What did Donald Trump do today?
He doubled down on his strategy of sending paramilitary forces into airports.
Trump has refused to allow Republicans to pass any funding bills for the Department of Homeland Security, resulting in a partial shutdown of the government that has had tens of thousands of federal workers going without pay for over a month now. In part this is because he is threatening a legally meaningless presidential filibuster over an act to restrict Americans' ability to vote, and in part it's because he's demanding another massive budget increase for ICE. Trump has increasingly turned to using ICE as a sort of private army, and has most recently deployed them to airports, where the realities of more than a month without pay is forcing TSA agents to quit or call out en masse.

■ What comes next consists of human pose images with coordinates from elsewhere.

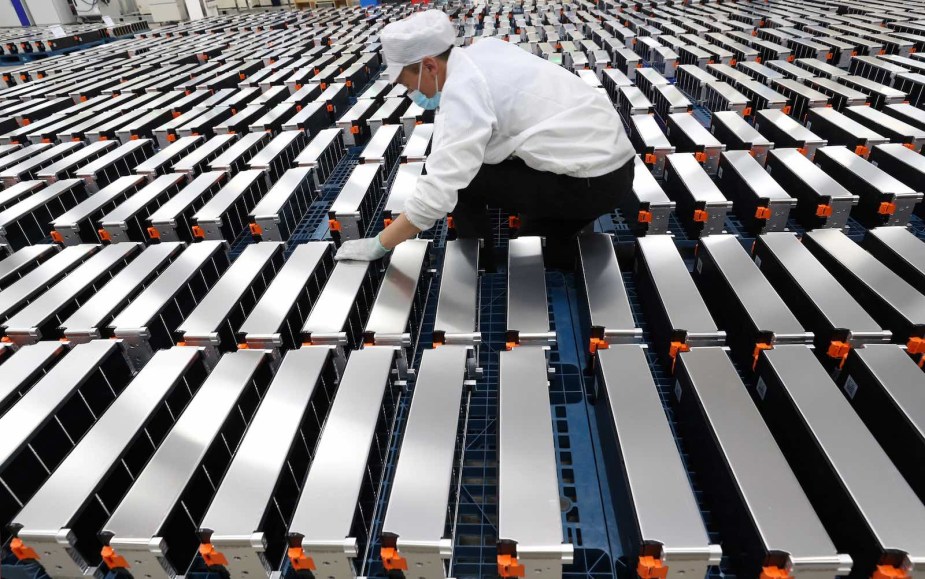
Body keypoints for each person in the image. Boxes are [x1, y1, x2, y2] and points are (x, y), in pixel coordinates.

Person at [334, 9, 635, 269]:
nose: (411, 92)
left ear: (429, 66)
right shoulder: (484, 51)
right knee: (538, 245)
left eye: (407, 82)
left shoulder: (464, 90)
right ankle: (614, 254)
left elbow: (439, 192)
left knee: (468, 180)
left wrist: (380, 244)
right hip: (611, 163)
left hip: (591, 181)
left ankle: (479, 262)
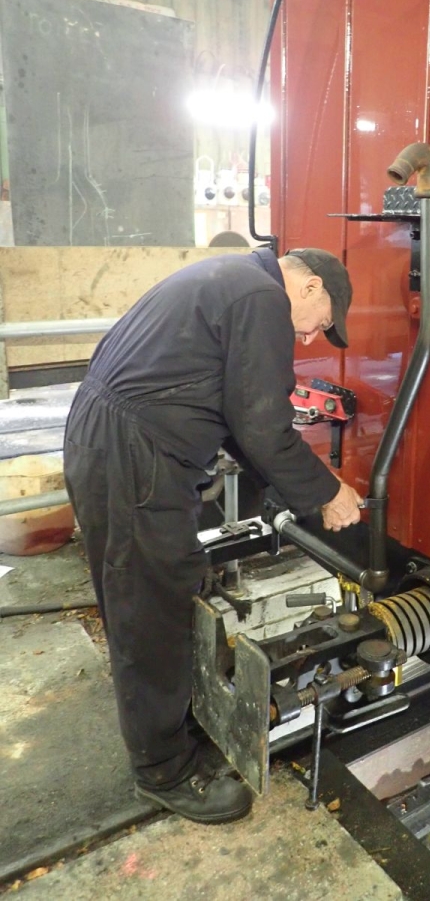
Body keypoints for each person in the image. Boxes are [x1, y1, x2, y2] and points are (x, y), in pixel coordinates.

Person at [63, 246, 364, 824]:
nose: (309, 338)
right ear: (309, 287)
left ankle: (169, 726)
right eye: (320, 323)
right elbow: (262, 424)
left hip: (111, 441)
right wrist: (327, 493)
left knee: (152, 588)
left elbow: (237, 420)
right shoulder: (262, 298)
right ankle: (164, 771)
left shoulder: (230, 278)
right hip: (134, 455)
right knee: (150, 605)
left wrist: (292, 487)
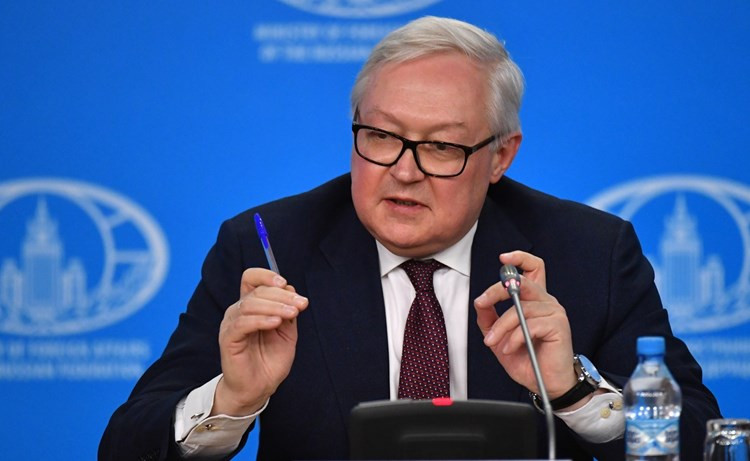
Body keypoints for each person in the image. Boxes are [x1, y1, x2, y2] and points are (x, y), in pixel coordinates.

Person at [100, 16, 720, 460]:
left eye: (442, 146)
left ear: (501, 156)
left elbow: (702, 442)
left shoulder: (589, 252)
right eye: (380, 136)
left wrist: (572, 392)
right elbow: (126, 446)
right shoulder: (269, 248)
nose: (403, 170)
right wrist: (231, 399)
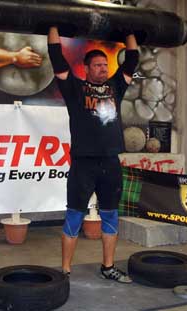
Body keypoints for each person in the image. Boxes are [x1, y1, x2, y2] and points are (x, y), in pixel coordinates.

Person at [47, 26, 139, 283]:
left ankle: (108, 267)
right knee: (74, 215)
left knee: (110, 214)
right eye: (97, 65)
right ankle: (65, 270)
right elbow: (56, 56)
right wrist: (54, 27)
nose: (102, 68)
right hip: (83, 164)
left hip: (110, 162)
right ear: (86, 68)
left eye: (104, 64)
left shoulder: (116, 87)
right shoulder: (74, 89)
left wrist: (130, 28)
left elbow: (132, 59)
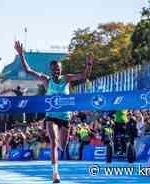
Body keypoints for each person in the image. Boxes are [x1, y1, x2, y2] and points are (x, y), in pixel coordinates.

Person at [14, 40, 93, 183]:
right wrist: (21, 54)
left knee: (63, 146)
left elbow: (84, 76)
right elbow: (28, 70)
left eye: (59, 68)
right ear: (51, 70)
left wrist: (89, 64)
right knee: (54, 144)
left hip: (65, 117)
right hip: (51, 116)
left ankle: (60, 154)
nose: (57, 70)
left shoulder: (66, 79)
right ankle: (55, 173)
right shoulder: (46, 80)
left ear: (61, 69)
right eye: (55, 68)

Trump claims that ICE agents are "helping" in airports that now routinely see multi-hour security screening lines. This is a lie, as millions of travelers have seen with their own eyes this week. ICE agents cannot operate screening equipment, are not trained for passenger screening, are not allowed into secure areas of airports, and can't even give better directions around an airport than the average tourist. They cannot even act as law enforcement officers for the kind of police work that is usually needed at airports.
As a result, the overwhelming job that ICE agents have been doing while what remains of the TSA's employees work without pay is standing around.

As humiliations mount for Trump, domestically and abroad, ICE is increasingly taking on the role of an emotional safe space for him. Yesterday, he posted a bizarre fantasy about how beloved ICE agents were, and how "they just happen to have much larger, and harder, muscles than most." In reality, ICE is now incredibly unpopular with Americans. As for muscles, the agency had to drastically lower its fitness requirements to meet Trump's hiring surge, to the point where one veteran officer called the standard "pathetic."
Today, Trump mused about doubling down on this strategy by deploying National Guard forces to airports for, as he put it, "more help" than the no help ICE is currently providing. Recently, Trump called up National Guard units from around the country to "fight crime" in cities he was trying to make a political target of. They ended up doing landscaping instead.
Why does this matter?
- People standing around doing nothing is about as inefficient as government ever gets.
- A president who'd ever had to work for anything might not be so casual about demanding Americans work for free.
- Every dictator tries to give himself shock troops that are only accountable to him.